Of the Hollywood Bowl experience, Evans recalls, “Standing on the side of the stage with 18,000 people in the audience, I started to put this expectation on myself like “you better perform.” And then I thought to myself, “Anthony, this is what will make you crash. What you have to realize, is that you have been taking steps towards this moment for 15 years. I walked up confident because I acknowledged the fact that I’ve been taking daily steps towards becoming who I needed to be for the stage. I believe it relates the same way to being a child of God. This allows us to pivot our perspective as it relates to expectations. You’ll be ready for it, but it will be from a step-by-step place versus, “today you need to be the best you’ve ever been.” Pursuing my emotional and spiritual health has altered how I view God, period.”

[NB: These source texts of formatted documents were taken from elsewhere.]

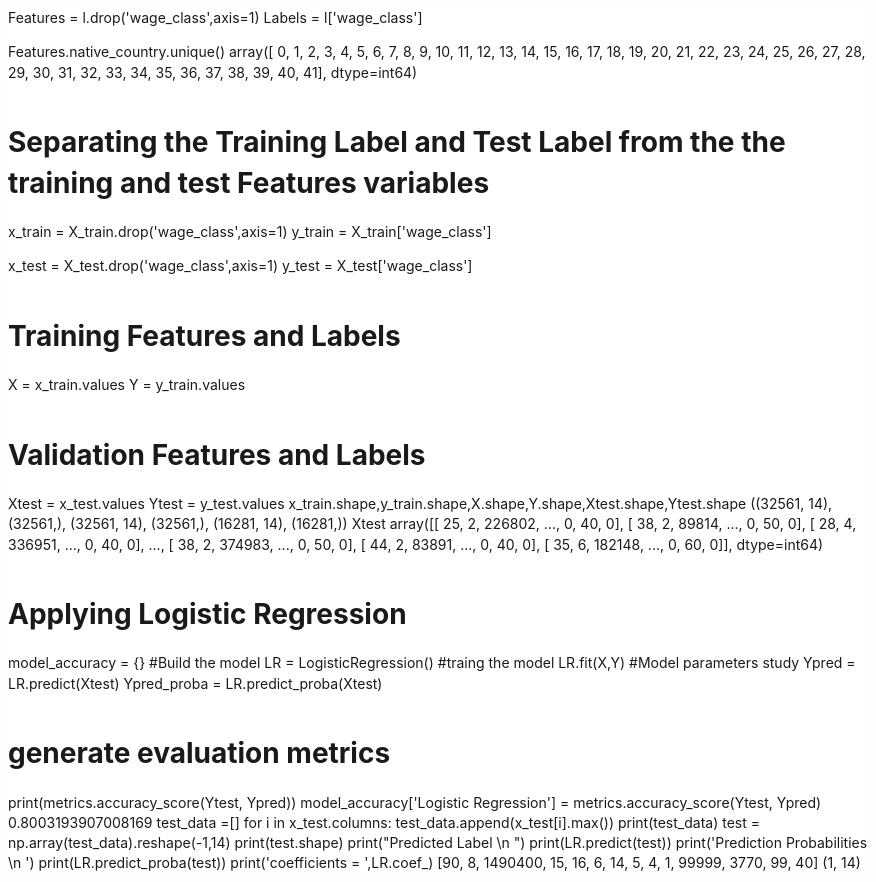Features = l.drop('wage_class',axis=1)
Labels = l['wage_class']

Features.native_country.unique()
array([ 0,  1,  2,  3,  4,  5,  6,  7,  8,  9, 10, 11, 12, 13, 14, 15, 16,
       17, 18, 19, 20, 21, 22, 23, 24, 25, 26, 27, 28, 29, 30, 31, 32, 33,
       34, 35, 36, 37, 38, 39, 40, 41], dtype=int64)
# Separating the Training Label and Test Label from the the training and test Features variables
x_train = X_train.drop('wage_class',axis=1)
y_train = X_train['wage_class']

x_test = X_test.drop('wage_class',axis=1)
y_test = X_test['wage_class']
# Training Features and Labels
X = x_train.values
Y = y_train.values
# Validation Features and Labels

Xtest = x_test.values
Ytest = y_test.values
x_train.shape,y_train.shape,X.shape,Y.shape,Xtest.shape,Ytest.shape
((32561, 14), (32561,), (32561, 14), (32561,), (16281, 14), (16281,))
Xtest
array([[    25,      2, 226802, ...,      0,     40,      0],
       [    38,      2,  89814, ...,      0,     50,      0],
       [    28,      4, 336951, ...,      0,     40,      0],
       ...,
       [    38,      2, 374983, ...,      0,     50,      0],
       [    44,      2,  83891, ...,      0,     40,      0],
       [    35,      6, 182148, ...,      0,     60,      0]], dtype=int64)
# Applying Logistic Regression
model_accuracy = {}
#Build the model
LR = LogisticRegression()
#traing the model 
LR.fit(X,Y)
#Model parameters study
Ypred = LR.predict(Xtest)
Ypred_proba = LR.predict_proba(Xtest)
# generate evaluation metrics
print(metrics.accuracy_score(Ytest, Ypred))
model_accuracy['Logistic Regression'] = metrics.accuracy_score(Ytest, Ypred)
0.8003193907008169
test_data =[]
for i in x_test.columns:
    test_data.append(x_test[i].max())
print(test_data)
test = np.array(test_data).reshape(-1,14)
print(test.shape)
print("Predicted Label \n ")
print(LR.predict(test))
print('Prediction Probabilities \n ')
print(LR.predict_proba(test))
print('coefficients = ',LR.coef_)
[90, 8, 1490400, 15, 16, 6, 14, 5, 4, 1, 99999, 3770, 99, 40]
(1, 14)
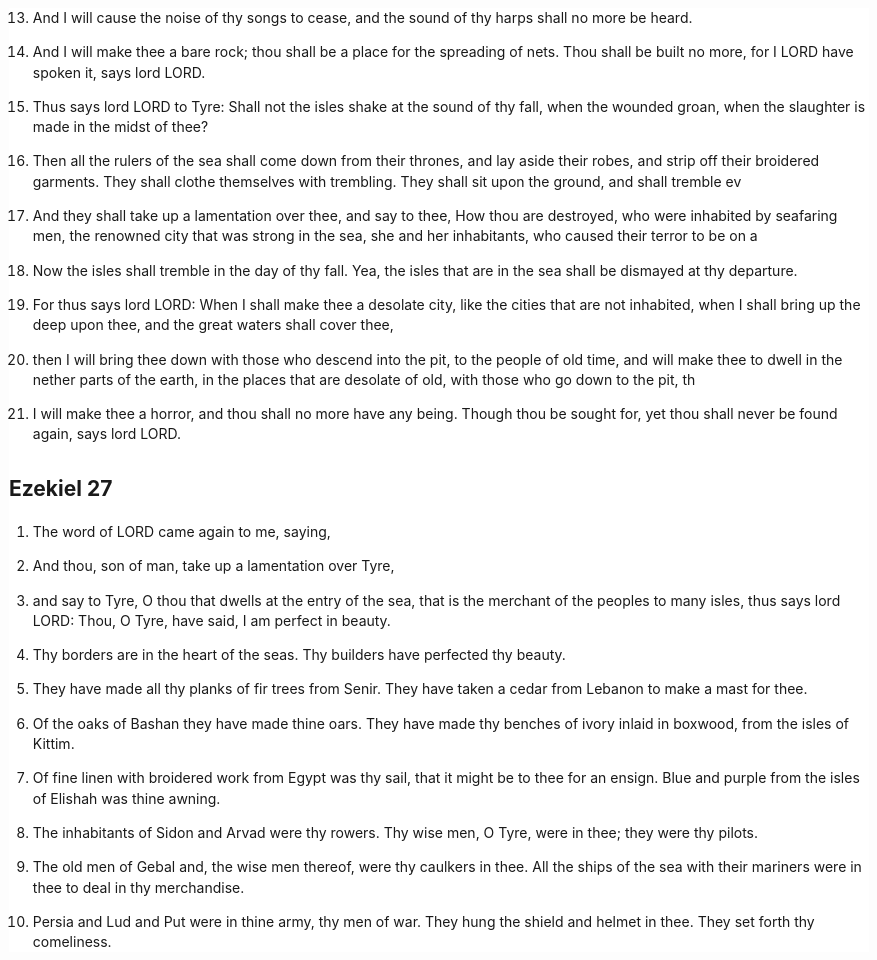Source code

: 13. And I will cause the noise of thy songs to cease, and the sound of thy harps shall no more be heard.

14. And I will make thee a bare rock; thou shall be a place for the spreading of nets. Thou shall be built no more, for I LORD have spoken it, says lord LORD.

15. Thus says lord LORD to Tyre: Shall not the isles shake at the sound of thy fall, when the wounded groan, when the slaughter is made in the midst of thee?

16. Then all the rulers of the sea shall come down from their thrones, and lay aside their robes, and strip off their broidered garments. They shall clothe themselves with trembling. They shall sit upon the ground, and shall tremble ev

17. And they shall take up a lamentation over thee, and say to thee, How thou are destroyed, who were inhabited by seafaring men, the renowned city that was strong in the sea, she and her inhabitants, who caused their terror to be on a

18. Now the isles shall tremble in the day of thy fall. Yea, the isles that are in the sea shall be dismayed at thy departure.

19. For thus says lord LORD: When I shall make thee a desolate city, like the cities that are not inhabited, when I shall bring up the deep upon thee, and the great waters shall cover thee,

20. then I will bring thee down with those who descend into the pit, to the people of old time, and will make thee to dwell in the nether parts of the earth, in the places that are desolate of old, with those who go down to the pit, th

21. I will make thee a horror, and thou shall no more have any being. Though thou be sought for, yet thou shall never be found again, says lord LORD.

## Ezekiel 27

1. The word of LORD came again to me, saying,

2. And thou, son of man, take up a lamentation over Tyre,

3. and say to Tyre, O thou that dwells at the entry of the sea, that is the merchant of the peoples to many isles, thus says lord LORD: Thou, O Tyre, have said, I am perfect in beauty.

4. Thy borders are in the heart of the seas. Thy builders have perfected thy beauty.

5. They have made all thy planks of fir trees from Senir. They have taken a cedar from Lebanon to make a mast for thee.

6. Of the oaks of Bashan they have made thine oars. They have made thy benches of ivory inlaid in boxwood, from the isles of Kittim.

7. Of fine linen with broidered work from Egypt was thy sail, that it might be to thee for an ensign. Blue and purple from the isles of Elishah was thine awning.

8. The inhabitants of Sidon and Arvad were thy rowers. Thy wise men, O Tyre, were in thee; they were thy pilots.

9. The old men of Gebal and, the wise men thereof, were thy caulkers in thee. All the ships of the sea with their mariners were in thee to deal in thy merchandise.

10. Persia and Lud and Put were in thine army, thy men of war. They hung the shield and helmet in thee. They set forth thy comeliness.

Adds Evans: “If I would’ve given up in prior moments that seemed inconsequential, I wouldn’t have been ready for this particular moment, so that was a huge blessing. That’s the same way it relates to my career and opportunities. It came from being faithful in the little, and eventually a lot will come out of the future moments. I don’t mean a lot in the sense of Hollywood. I mean a lot in the sense of impacting people’s lives.”